La crise qui touche le système éducatif gabonais continue de susciter de vives inquiétudes. Déclenchée par une grève des enseignants réclamant de meilleures conditions de vie et de travail, la situation pourrait s’installer dans la durée, notamment après la mise sous mandat de dépôt de deux leaders syndicaux.
Des revendications anciennes et non résolues
À l’origine du mouvement, les enseignants dénoncent la lenteur des régularisations administratives, notamment les intégrations, titularisations et reclassements. Ils pointent également la précarité de leurs conditions de travail, l’insuffisance des infrastructures scolaires et la faiblesse des salaires et primes face au coût de la vie. À cela s’ajoute un sentiment persistant de non-respect des engagements pris par les autorités lors de précédentes négociations.
Une décision judiciaire qui ravive les tensions
Alors qu’un dialogue avait été engagé entre le gouvernement et les syndicats, aboutissant à la signature d’un protocole d’accord et à une suspension temporaire de la grève, la mise sous mandat de dépôt de deux responsables syndicaux a profondément modifié le climat. Pour une partie du corps enseignant, cette décision est perçue comme un signal négatif, susceptible de durcir les positions et de fragiliser les efforts d’apaisement.
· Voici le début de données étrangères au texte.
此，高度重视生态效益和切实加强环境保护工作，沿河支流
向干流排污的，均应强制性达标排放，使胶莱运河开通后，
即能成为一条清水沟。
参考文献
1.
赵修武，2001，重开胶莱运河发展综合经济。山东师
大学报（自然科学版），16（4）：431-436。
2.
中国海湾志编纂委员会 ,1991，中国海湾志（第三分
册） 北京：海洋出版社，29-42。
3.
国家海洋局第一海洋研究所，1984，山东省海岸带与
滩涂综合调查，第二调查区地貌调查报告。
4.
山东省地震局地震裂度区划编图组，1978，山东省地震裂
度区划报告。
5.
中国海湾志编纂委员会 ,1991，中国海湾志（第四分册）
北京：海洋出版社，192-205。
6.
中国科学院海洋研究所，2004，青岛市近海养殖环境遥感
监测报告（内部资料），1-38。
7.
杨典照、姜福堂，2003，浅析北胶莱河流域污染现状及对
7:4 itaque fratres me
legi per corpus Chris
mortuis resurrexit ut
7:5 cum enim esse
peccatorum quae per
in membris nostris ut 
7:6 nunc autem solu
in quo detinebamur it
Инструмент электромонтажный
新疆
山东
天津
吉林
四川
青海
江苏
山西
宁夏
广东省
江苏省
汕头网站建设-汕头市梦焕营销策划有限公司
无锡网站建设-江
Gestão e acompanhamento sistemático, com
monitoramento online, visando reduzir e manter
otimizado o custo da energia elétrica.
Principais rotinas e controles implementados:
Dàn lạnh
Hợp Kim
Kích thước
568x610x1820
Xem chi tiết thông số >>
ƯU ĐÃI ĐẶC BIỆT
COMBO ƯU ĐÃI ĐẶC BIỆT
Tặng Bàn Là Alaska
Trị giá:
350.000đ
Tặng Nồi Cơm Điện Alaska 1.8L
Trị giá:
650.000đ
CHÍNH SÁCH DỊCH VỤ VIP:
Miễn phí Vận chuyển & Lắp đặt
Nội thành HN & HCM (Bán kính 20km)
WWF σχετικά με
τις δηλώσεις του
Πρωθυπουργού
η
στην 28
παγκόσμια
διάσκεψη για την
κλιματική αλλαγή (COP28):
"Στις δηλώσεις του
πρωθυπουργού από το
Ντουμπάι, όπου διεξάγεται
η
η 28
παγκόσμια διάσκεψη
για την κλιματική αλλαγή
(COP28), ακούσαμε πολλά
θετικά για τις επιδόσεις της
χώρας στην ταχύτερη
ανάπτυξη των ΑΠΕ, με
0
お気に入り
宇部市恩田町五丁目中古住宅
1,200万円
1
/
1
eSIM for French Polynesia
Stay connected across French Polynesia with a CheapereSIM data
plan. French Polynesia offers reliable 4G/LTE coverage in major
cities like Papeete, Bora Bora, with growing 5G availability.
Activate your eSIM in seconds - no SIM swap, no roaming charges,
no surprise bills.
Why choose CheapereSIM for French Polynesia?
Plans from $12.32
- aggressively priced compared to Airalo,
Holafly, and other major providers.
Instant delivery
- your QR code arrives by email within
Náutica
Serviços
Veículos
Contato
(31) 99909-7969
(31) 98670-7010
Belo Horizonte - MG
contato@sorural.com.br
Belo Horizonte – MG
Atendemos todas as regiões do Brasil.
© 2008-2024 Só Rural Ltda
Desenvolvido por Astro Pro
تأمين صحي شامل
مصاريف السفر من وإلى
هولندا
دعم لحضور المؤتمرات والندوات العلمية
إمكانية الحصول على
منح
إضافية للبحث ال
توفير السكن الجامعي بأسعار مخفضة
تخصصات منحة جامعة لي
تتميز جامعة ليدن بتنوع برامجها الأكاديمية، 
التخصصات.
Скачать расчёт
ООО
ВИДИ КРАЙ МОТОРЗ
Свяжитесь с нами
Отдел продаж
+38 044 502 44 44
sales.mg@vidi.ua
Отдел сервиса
Des conséquences déjà visibles dans les établissements
Sur le terrain, la crise a des répercussions concrètes. Le calendrier scolaire est perturbé, les parents d’élèves s’inquiètent pour l’avenir de l’année académique et la qualité des enseignements, notamment dans les classes d’examen, est menacée. Cette situation accentue par ailleurs les inégalités entre l’enseignement public, fortement touché par les grèves, et le secteur privé, plus épargné.
Un dialogue sous tension
Malgré les annonces gouvernementales portant sur des régularisations administratives et financières, la méfiance demeure. De nombreux enseignants conditionnent la reprise effective des cours à l’application concrète des engagements pris, mais aussi à l’instauration d’un climat de dialogue plus serein, dans un contexte marqué par la judiciarisation du conflit.
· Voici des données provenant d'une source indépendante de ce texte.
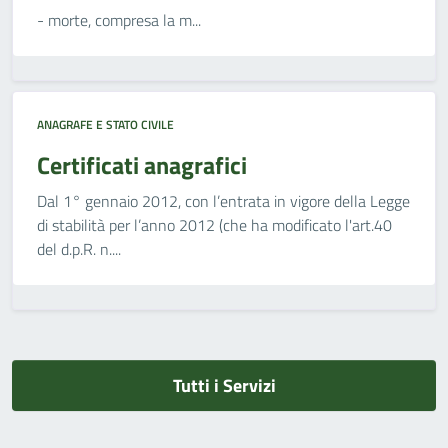
- morte, compresa la m...
ANAGRAFE E STATO CIVILE
Certificati anagrafici
Dal 1° gennaio 2012, con l’entrata in vigore della Legge
di stabilità per l’anno 2012 (che ha modificato l'art.40
del d.p.R. n....
Tutti i Servizi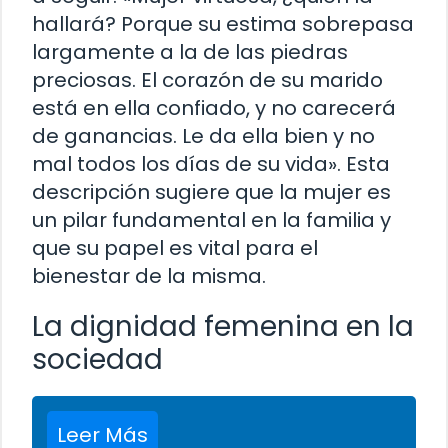
hallará? Porque su estima sobrepasa
largamente a la de las piedras
preciosas. El corazón de su marido
está en ella confiado, y no carecerá
de ganancias. Le da ella bien y no
mal todos los días de su vida». Esta
descripción sugiere que la mujer es
un pilar fundamental en la familia y
que su papel es vital para el
bienestar de la misma.
La dignidad femenina en la
sociedad
Leer Más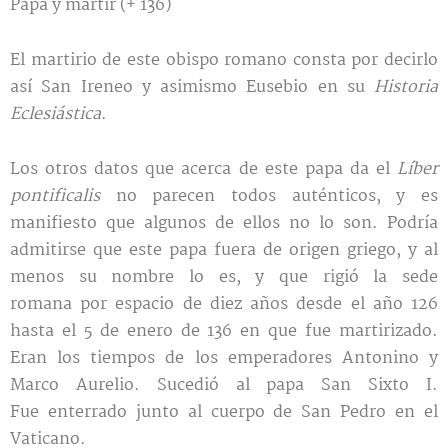
Papa y mártir (+ 136)
El martirio de este obispo romano consta por decirlo
así San Ireneo y asimismo Eusebio en su
Historia
Eclesiástica
.
Los otros datos que acerca de este papa da el
Líber
pontificalis
no parecen todos auténticos, y es
manifiesto que algunos de ellos no lo son. Podría
admitirse que este papa fuera de origen griego, y al
menos su nombre lo es, y que rigió la sede
romana por espacio de diez años desde el año 126
hasta el 5 de enero de 136 en que fue martirizado.
Eran los tiempos de los emperadores Antonino y
Marco Aurelio. Sucedió al papa San Sixto I.
Fue enterrado junto al cuerpo de San Pedro en el
Vaticano.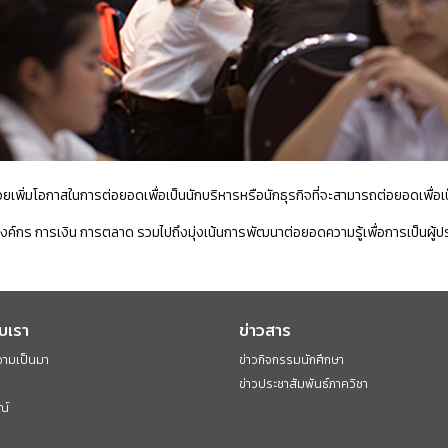
่วยเพิ่มโอกาสในการต่อยอดเพื่อเป็นนักบริหารหรือนักธุรกิจที่จะสามารถต่อยอดเพื่
ในองค์กร การเงิน การตลาด รวมไปถึงมุ่งเน้นการพัฒนาต่อยอดความรู้เพื่อการเป็นผ
ับเรา
ข่าวสาร
วามเป็นมา
ข่าวกิจกรรมนักศึกษา
ข่าวประชาสัมพันธ์ภาควิชา
ณ์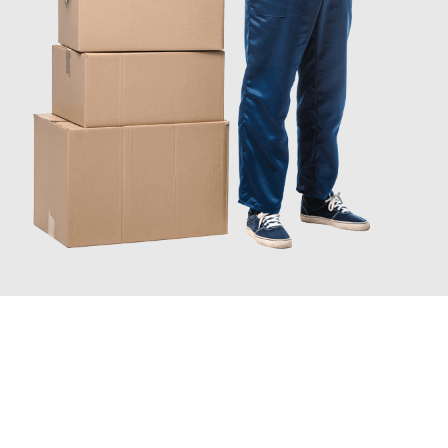
INFORMATI ORA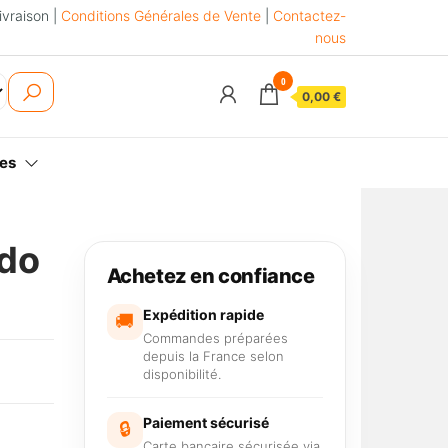
ivraison |
Conditions Générales de Vente
|
Contactez-
nous
0
0,00 €
es
ndo
Achetez en confiance
Expédition rapide
🚚
Commandes préparées
depuis la France selon
disponibilité.
Paiement sécurisé
🔒
Carte bancaire sécurisée via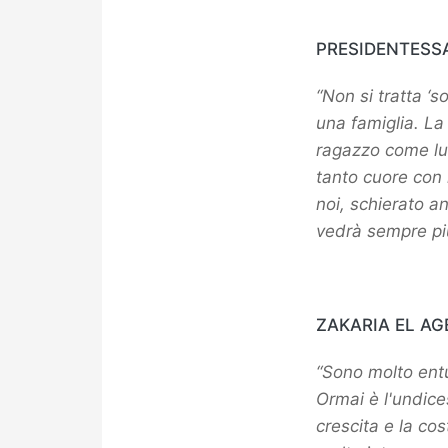
PRESIDENTESS
“Non si tratta ‘s
una famiglia. La 
ragazzo come lui
tanto cuore con 
noi, schierato a
vedrà sempre pi
ZAKARIA EL AG
“Sono molto entu
Ormai è l'undice
crescita e la cos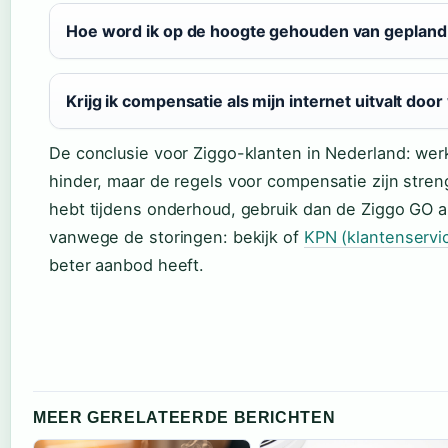
Hoe word ik op de hoogte gehouden van geplan
Krijg ik compensatie als mijn internet uitvalt d
De conclusie voor Ziggo-klanten in Nederland: wer
hinder, maar de regels voor compensatie zijn streng
hebt tijdens onderhoud, gebruik dan de Ziggo GO 
vanwege de storingen: bekijk of
KPN (klantenservic
beter aanbod heeft.
MEER GERELATEERDE BERICHTEN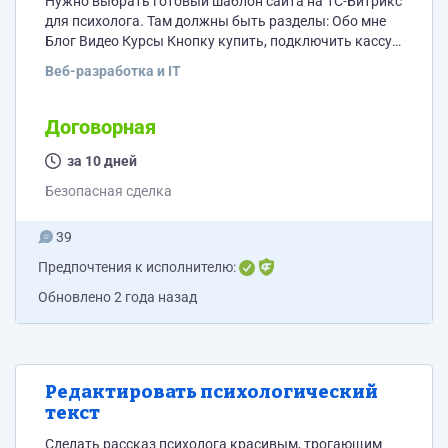
Нужно выбрать готовый шаблон сайта на 1С-Битрикс
для психолога. Там должны быть разделы: Обо мне
Блог Видео Курсы Кнопку купить, подключить кассу.
Для текстов общая страница и каждый открывается
Веб-разработка и IT
на своей. Для видео тоже самое, общая страница
списком и каждое видео открывается на своей
странице. Разместить логотип. Поменять цвет.
Договорная
Чтобы там слайды(фото можно было менять) С
курсами тоже самое, одна страница со всеми
за 10 дней
курсами...
Безопасная сделка
39
Предпочтения к исполнителю:
Обновлено
2 года назад
Редактировать психологический
текст
Сделать рассказ психолога красивым, трогающим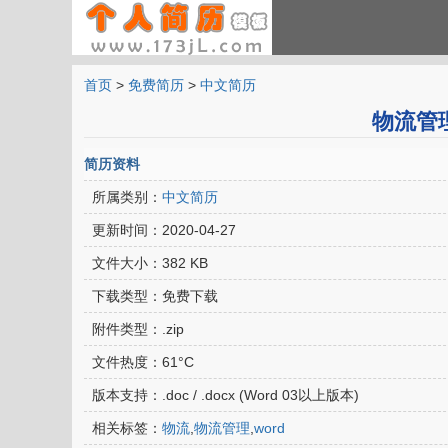
首页
>
免费简历
>
中文简历
物流管理
简历资料
所属类别：
中文简历
更新时间：
2020-04-27
文件大小：
382 KB
下载类型：
免费下载
附件类型：
.zip
文件热度：
61°C
版本支持：
.doc / .docx (Word 03以上版本)
相关标签：
物流
,
物流管理
,
word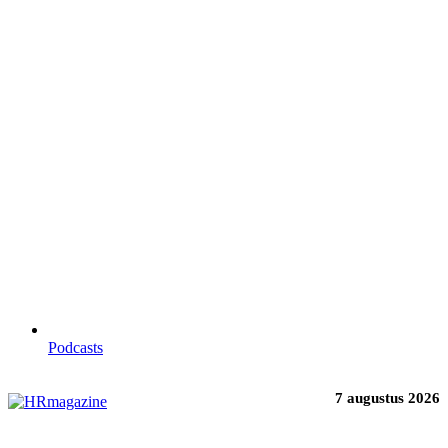
Podcasts
7 augustus 2026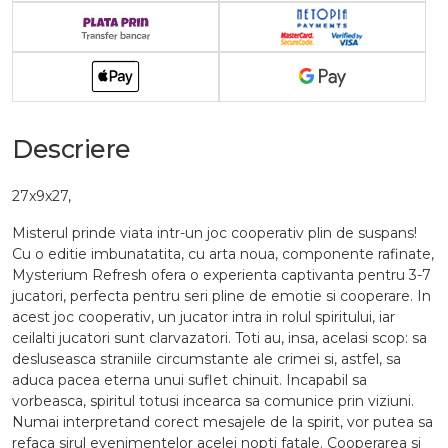
Descriere
27x9x27,
Misterul prinde viata intr-un joc cooperativ plin de suspans!
Cu o editie imbunatatita, cu arta noua, componente rafinate,
Mysterium Refresh ofera o experienta captivanta pentru 3-7
jucatori, perfecta pentru seri pline de emotie si cooperare. In
acest joc cooperativ, un jucator intra in rolul spiritului, iar
ceilalti jucatori sunt clarvazatori. Toti au, insa, acelasi scop: sa
desluseasca straniile circumstante ale crimei si, astfel, sa
aduca pacea eterna unui suflet chinuit. Incapabil sa
vorbeasca, spiritul totusi incearca sa comunice prin viziuni.
Numai interpretand corect mesajele de la spirit, vor putea sa
refaca sirul evenimentelor acelei nopti fatale. Cooperarea si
Une crise aux enjeux majeurs
Au-delà de l’urgence, la crise de l’éducation au Gabon pose la question des réformes structurelles du secteur : gestion des carrières enseignantes, amélioration durable des conditions de travail, investissements dans les infrastructures scolaires et mise en place d’un cadre permanent de concertation sociale. Sans réponses durables et inclusives, le risque est grand de voir cette crise s’enliser, avec des conséquences sociales et économiques importantes pour le pays.